Collection entries

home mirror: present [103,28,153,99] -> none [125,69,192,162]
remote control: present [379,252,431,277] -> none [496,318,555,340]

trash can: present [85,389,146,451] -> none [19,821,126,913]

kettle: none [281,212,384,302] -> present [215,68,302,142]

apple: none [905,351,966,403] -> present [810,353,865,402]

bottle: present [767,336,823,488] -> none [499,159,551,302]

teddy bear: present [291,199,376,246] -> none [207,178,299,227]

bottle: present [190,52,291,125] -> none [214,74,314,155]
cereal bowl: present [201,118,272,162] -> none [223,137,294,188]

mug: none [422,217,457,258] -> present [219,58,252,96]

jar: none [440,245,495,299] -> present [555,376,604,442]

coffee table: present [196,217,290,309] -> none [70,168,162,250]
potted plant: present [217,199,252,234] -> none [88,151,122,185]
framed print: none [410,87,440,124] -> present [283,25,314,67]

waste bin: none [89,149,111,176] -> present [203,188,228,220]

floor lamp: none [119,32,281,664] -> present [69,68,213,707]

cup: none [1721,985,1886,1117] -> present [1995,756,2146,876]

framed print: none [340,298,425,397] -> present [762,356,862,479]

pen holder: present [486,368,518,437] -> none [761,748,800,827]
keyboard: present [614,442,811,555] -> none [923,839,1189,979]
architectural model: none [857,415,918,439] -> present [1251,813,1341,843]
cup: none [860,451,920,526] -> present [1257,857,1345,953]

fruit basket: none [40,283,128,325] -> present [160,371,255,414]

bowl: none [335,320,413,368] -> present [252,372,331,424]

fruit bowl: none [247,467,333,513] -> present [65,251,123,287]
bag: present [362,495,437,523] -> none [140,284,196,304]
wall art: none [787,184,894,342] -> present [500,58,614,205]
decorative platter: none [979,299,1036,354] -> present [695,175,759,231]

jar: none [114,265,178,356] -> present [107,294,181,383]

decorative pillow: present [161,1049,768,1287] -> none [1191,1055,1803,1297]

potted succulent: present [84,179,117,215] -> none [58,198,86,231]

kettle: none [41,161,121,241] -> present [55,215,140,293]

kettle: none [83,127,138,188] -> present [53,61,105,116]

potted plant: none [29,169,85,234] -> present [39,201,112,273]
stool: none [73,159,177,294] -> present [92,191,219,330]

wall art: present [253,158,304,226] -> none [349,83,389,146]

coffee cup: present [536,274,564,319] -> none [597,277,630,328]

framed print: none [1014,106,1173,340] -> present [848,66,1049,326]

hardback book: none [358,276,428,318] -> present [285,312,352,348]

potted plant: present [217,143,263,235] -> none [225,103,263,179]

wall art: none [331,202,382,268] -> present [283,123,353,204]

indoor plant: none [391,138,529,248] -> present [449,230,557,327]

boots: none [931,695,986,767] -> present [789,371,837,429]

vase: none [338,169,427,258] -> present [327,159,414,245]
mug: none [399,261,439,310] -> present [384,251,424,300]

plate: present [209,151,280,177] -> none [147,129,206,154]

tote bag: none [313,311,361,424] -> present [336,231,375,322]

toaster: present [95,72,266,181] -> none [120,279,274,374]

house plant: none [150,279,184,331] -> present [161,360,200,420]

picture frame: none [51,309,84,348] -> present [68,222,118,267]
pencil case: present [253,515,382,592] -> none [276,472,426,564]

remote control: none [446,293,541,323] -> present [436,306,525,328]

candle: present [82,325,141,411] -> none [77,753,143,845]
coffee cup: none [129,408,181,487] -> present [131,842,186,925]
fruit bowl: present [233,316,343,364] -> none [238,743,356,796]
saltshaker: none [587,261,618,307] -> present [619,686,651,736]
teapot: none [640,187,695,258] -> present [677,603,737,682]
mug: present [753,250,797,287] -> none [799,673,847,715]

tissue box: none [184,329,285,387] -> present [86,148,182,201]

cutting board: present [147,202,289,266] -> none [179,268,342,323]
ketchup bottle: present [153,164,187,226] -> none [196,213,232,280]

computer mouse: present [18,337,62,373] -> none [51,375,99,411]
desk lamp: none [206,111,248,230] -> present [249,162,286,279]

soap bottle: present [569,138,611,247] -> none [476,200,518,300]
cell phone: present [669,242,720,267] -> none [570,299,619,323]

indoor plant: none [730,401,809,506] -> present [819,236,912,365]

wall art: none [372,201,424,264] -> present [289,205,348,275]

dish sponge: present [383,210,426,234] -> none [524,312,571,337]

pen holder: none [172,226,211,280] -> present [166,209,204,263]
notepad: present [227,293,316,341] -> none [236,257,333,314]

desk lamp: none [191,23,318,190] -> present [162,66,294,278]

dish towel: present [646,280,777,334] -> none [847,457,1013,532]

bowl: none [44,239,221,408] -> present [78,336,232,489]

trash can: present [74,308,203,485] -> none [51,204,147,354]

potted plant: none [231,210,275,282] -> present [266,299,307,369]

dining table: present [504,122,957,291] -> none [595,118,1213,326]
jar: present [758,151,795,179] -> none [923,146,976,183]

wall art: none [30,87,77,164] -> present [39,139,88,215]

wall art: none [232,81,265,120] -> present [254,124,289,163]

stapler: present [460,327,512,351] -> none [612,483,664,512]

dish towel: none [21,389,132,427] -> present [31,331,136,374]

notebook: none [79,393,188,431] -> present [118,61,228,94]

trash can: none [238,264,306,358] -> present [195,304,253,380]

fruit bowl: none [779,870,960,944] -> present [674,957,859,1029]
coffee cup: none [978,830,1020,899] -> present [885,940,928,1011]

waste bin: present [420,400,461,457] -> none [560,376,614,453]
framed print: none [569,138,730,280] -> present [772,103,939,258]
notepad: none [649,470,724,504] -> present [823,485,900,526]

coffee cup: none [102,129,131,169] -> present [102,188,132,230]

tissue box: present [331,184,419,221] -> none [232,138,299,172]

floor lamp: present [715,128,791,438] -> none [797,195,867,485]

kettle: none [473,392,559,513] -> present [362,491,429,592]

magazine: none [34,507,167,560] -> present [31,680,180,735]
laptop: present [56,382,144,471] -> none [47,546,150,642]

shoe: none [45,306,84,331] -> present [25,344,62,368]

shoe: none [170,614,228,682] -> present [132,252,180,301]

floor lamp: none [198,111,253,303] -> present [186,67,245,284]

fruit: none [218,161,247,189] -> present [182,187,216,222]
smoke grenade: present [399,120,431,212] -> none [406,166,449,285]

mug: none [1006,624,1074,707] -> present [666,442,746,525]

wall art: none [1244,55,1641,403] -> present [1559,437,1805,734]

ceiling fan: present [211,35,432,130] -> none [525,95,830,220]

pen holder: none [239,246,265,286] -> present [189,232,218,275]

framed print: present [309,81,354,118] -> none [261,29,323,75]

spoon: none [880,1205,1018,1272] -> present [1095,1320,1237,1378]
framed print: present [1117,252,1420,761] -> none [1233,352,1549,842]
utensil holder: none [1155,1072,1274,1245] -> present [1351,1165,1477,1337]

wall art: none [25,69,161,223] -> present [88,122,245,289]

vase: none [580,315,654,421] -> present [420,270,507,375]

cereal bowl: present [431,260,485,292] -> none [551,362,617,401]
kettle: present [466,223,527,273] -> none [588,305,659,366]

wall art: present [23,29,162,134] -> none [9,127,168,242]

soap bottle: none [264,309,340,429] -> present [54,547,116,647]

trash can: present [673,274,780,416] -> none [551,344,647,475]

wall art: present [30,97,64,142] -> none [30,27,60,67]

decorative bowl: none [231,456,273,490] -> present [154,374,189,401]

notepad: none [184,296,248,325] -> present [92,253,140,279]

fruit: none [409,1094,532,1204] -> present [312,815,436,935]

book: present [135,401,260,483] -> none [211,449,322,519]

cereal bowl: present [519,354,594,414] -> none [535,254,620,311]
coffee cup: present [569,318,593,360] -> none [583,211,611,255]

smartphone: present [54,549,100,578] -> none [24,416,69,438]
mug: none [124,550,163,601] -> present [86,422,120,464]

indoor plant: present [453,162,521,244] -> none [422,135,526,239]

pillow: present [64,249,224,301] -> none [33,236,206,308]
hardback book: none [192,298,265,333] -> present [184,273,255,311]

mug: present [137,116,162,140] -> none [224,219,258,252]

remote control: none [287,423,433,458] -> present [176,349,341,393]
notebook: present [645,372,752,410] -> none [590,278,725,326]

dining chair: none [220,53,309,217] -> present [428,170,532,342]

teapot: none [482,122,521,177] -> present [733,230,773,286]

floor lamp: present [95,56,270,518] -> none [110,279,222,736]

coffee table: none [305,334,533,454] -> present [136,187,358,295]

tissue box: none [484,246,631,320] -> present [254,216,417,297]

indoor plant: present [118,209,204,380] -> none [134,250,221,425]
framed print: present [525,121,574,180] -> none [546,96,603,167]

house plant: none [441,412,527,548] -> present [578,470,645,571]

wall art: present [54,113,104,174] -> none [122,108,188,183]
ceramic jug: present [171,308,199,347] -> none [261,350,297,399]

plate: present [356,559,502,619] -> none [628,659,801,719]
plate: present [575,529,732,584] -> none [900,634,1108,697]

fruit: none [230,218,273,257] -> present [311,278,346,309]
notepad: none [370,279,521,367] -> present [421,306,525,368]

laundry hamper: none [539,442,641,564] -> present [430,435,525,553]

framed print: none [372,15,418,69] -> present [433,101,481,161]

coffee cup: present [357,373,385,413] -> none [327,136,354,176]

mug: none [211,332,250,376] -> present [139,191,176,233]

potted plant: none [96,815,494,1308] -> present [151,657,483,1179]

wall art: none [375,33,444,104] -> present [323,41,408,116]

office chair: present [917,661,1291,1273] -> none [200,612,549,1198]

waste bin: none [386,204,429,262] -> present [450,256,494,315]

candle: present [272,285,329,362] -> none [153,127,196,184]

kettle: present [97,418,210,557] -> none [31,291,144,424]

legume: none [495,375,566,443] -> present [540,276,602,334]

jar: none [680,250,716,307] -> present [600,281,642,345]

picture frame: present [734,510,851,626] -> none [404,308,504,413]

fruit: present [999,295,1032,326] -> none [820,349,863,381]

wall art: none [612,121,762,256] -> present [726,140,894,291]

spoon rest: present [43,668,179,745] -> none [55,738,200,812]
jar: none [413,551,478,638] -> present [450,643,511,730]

### Prompt
Each line with the word "candle" in the records above belongs in the result; copy all of them.

### Task response
candle: present [82,325,141,411] -> none [77,753,143,845]
candle: present [272,285,329,362] -> none [153,127,196,184]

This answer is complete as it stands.